| Records |
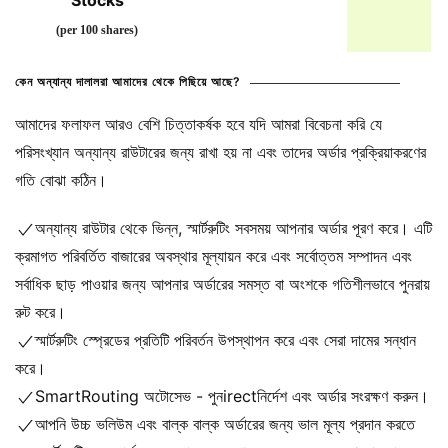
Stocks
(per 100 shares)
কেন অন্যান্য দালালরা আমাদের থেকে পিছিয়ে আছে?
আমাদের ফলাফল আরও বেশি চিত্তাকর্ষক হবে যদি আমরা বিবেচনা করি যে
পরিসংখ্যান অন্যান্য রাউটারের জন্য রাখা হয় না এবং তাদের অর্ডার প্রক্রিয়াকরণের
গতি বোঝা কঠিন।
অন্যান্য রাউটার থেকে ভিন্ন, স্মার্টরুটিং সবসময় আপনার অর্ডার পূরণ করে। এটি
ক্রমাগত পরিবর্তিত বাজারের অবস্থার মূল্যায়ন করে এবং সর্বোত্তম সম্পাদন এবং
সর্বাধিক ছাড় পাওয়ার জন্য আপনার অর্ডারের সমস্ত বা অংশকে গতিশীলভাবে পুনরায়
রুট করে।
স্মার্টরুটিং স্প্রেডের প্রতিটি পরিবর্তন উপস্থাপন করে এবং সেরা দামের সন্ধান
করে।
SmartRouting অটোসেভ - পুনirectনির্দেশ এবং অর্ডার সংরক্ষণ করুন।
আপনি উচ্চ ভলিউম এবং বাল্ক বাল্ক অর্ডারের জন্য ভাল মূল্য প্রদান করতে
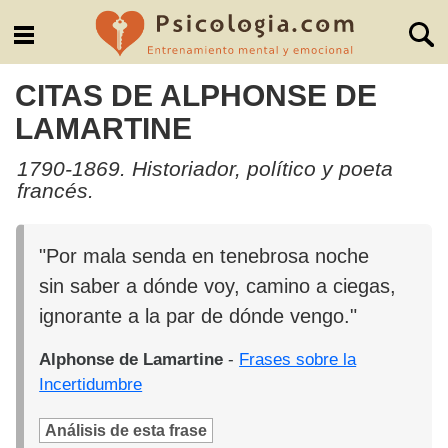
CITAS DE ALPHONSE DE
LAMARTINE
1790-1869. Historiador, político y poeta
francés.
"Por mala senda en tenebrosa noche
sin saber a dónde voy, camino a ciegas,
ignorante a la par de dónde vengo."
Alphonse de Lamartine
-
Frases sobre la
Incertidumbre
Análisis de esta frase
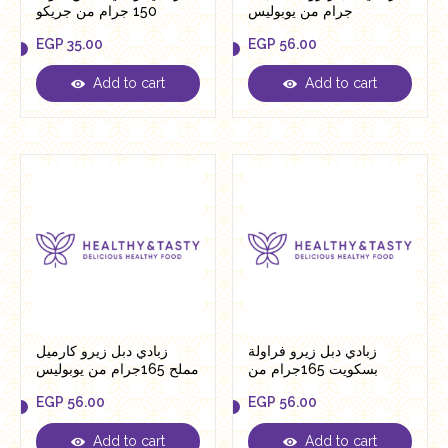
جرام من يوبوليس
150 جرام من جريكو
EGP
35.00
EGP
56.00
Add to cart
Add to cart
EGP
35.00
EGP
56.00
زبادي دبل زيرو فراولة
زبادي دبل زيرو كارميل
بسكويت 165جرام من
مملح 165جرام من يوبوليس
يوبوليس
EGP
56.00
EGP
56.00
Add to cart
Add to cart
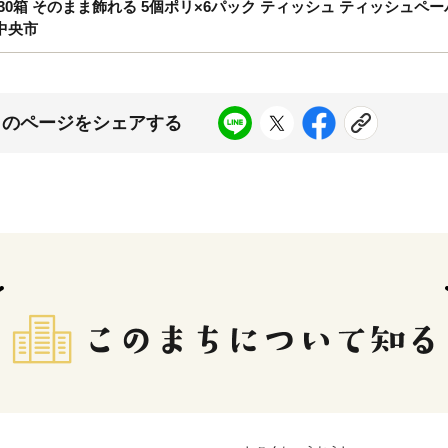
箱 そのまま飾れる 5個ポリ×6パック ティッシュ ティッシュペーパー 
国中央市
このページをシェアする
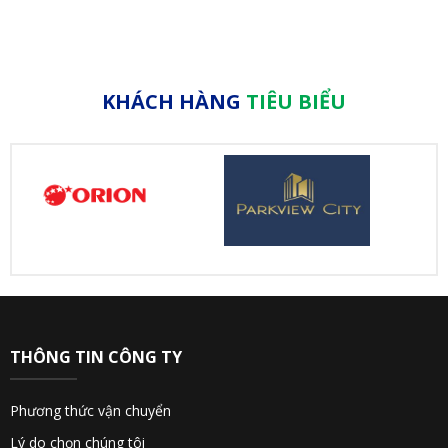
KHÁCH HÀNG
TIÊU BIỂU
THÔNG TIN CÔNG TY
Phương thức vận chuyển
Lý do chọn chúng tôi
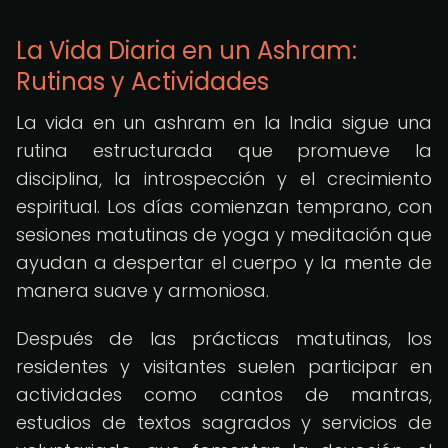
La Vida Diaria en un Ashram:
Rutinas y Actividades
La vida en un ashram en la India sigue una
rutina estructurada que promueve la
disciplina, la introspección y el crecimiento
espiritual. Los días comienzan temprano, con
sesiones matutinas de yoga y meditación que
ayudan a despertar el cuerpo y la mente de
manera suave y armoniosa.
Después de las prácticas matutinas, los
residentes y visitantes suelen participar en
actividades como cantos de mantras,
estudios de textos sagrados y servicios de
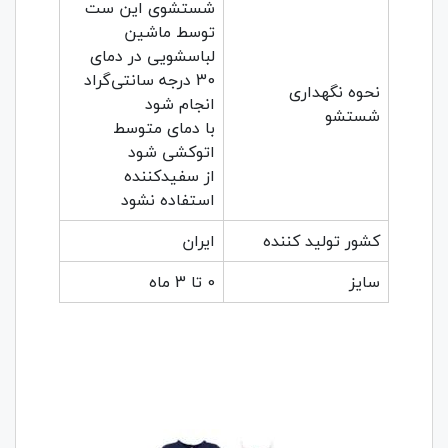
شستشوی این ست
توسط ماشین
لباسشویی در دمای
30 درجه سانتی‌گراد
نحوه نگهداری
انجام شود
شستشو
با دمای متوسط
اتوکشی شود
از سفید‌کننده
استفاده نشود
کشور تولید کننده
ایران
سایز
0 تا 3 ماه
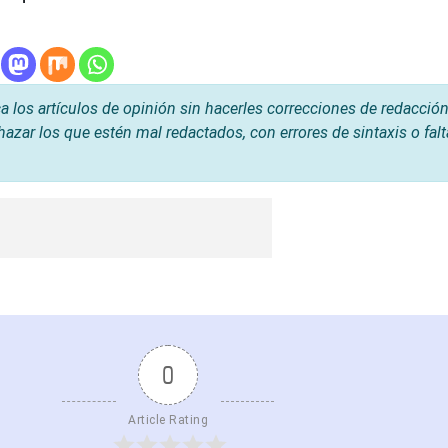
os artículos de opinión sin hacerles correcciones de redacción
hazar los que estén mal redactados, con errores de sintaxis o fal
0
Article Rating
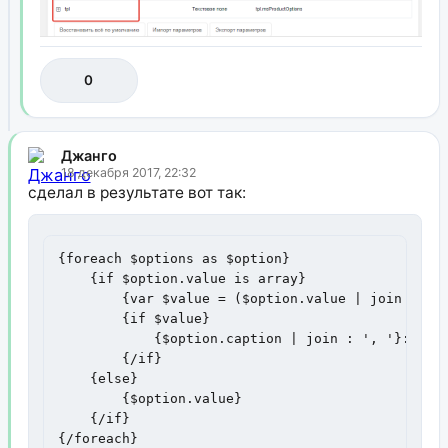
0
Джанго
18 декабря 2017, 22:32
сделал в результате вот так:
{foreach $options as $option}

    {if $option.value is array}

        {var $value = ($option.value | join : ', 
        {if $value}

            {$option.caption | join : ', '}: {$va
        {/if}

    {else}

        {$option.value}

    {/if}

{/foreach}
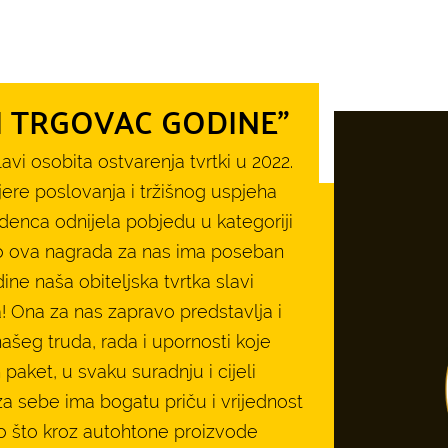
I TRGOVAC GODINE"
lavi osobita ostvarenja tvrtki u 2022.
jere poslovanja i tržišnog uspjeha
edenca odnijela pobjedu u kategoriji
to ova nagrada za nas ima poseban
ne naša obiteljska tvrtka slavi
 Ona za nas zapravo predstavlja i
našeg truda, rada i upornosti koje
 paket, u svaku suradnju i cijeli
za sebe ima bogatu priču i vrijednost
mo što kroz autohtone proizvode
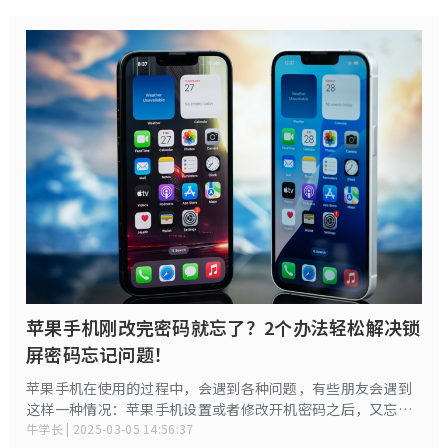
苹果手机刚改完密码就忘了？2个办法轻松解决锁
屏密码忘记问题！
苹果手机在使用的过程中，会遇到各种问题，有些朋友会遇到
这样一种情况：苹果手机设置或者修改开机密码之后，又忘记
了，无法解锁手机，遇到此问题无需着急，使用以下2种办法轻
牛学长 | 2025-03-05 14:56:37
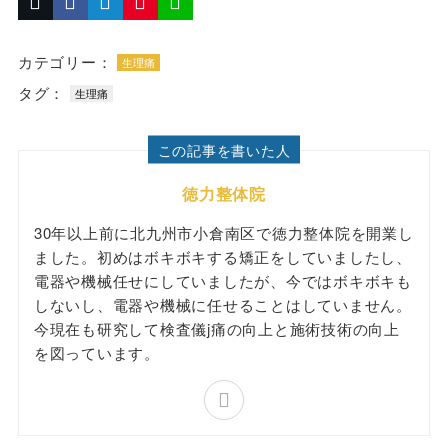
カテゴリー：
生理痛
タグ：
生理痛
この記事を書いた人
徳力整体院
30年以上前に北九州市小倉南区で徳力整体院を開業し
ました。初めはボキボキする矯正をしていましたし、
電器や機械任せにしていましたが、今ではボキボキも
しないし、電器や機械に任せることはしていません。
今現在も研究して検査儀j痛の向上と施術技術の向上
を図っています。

| What you will do |
The records above are to be restated exactly, with all pictures omitted.

| Solution to the exercise |
Stocks
(per 100 shares)
কেন অন্যান্য দালালরা আমাদের থেকে পিছিয়ে আছে?
আমাদের ফলাফল আরও বেশি চিত্তাকর্ষক হবে যদি আমরা বিবেচনা করি যে
পরিসংখ্যান অন্যান্য রাউটারের জন্য রাখা হয় না এবং তাদের অর্ডার প্রক্রিয়াকরণের
গতি বোঝা কঠিন।
অন্যান্য রাউটার থেকে ভিন্ন, স্মার্টরুটিং সবসময় আপনার অর্ডার পূরণ করে। এটি
ক্রমাগত পরিবর্তিত বাজারের অবস্থার মূল্যায়ন করে এবং সর্বোত্তম সম্পাদন এবং
সর্বাধিক ছাড় পাওয়ার জন্য আপনার অর্ডারের সমস্ত বা অংশকে গতিশীলভাবে পুনরায়
রুট করে।
স্মার্টরুটিং স্প্রেডের প্রতিটি পরিবর্তন উপস্থাপন করে এবং সেরা দামের সন্ধান
করে।
SmartRouting অটোসেভ - পুনirectনির্দেশ এবং অর্ডার সংরক্ষণ করুন।
আপনি উচ্চ ভলিউম এবং বাল্ক বাল্ক অর্ডারের জন্য ভাল মূল্য প্রদান করতে
CITAS DE ALPHONSE DE
LAMARTINE
1790-1869. Historiador, político y poeta
francés.
"Por mala senda en tenebrosa noche
sin saber a dónde voy, camino a ciegas,
ignorante a la par de dónde vengo."
Alphonse de Lamartine
-
Frases sobre la
Incertidumbre
Análisis de esta frase
جرام من يوبوليس
150 جرام من جريكو
EGP
35.00
EGP
56.00
Add to cart
Add to cart
EGP
35.00
EGP
56.00
زبادي دبل زيرو فراولة
زبادي دبل زيرو كارميل
بسكويت 165جرام من
مملح 165جرام من يوبوليس
يوبوليس
EGP
56.00
EGP
56.00
Add to cart
Add to cart
箱 そのまま飾れる 5個ポリ×6パック ティッシュ ティッシュペーパー 
国中央市
このページをシェアする
KHÁCH HÀNG
TIÊU BIỂU
THÔNG TIN CÔNG TY
Phương thức vận chuyển
Lý do chọn chúng tôi
La Vida Diaria en un Ashram:
Rutinas y Actividades
La vida en un ashram en la India sigue una
rutina estructurada que promueve la
disciplina, la introspección y el crecimiento
espiritual. Los días comienzan temprano, con
sesiones matutinas de yoga y meditación que
ayudan a despertar el cuerpo y la mente de
manera suave y armoniosa.
Después de las prácticas matutinas, los
residentes y visitantes suelen participar en
actividades como cantos de mantras,
estudios de textos sagrados y servicios de
شستشوی این ست
توسط ماشین
لباسشویی در دمای
30 درجه سانتی‌گراد
نحوه نگهداری
انجام شود
شستشو
با دمای متوسط
اتوکشی شود
از سفید‌کننده
استفاده نشود
کشور تولید کننده
ایران
سایز
0 تا 3 ماه
os artículos de opinión sin hacerles correcciones de redacción
hazar los que estén mal redactados, con errores de sintaxis o fal
0
Article Rating
0
Джанго
18 декабря 2017, 22:32
сделал в результате вот так:
{foreach $options as $option}

    {if $option.value is array}

        {var $value = ($option.value | join : ', 
        {if $value}

            {$option.caption | join : ', '}: {$va
        {/if}

    {else}

        {$option.value}

    {/if}

{/foreach}
I TRGOVAC GODINE"
lavi osobita ostvarenja tvrtki u 2022.
jere poslovanja i tržišnog uspjeha
edenca odnijela pobjedu u kategoriji
to ova nagrada za nas ima poseban
ne naša obiteljska tvrtka slavi
 Ona za nas zapravo predstavlja i
našeg truda, rada i upornosti koje
 paket, u svaku suradnju i cijeli
za sebe ima bogatu priču i vrijednost
mo što kroz autohtone proizvode
苹果手机刚改完密码就忘了？2个办法轻松解决锁
屏密码忘记问题！
苹果手机在使用的过程中，会遇到各种问题，有些朋友会遇到
这样一种情况：苹果手机设置或者修改开机密码之后，又忘记
了，无法解锁手机，遇到此问题无需着急，使用以下2种办法轻
牛学长 | 2025-03-05 14:56:37
カテゴリー：
生理痛
タグ：
生理痛
この記事を書いた人
徳力整体院
30年以上前に北九州市小倉南区で徳力整体院を開業し
ました。初めはボキボキする矯正をしていましたし、
電器や機械任せにしていましたが、今ではボキボキも
しないし、電器や機械に任せることはしていません。
今現在も研究して検査儀j痛の向上と施術技術の向上
を図っています。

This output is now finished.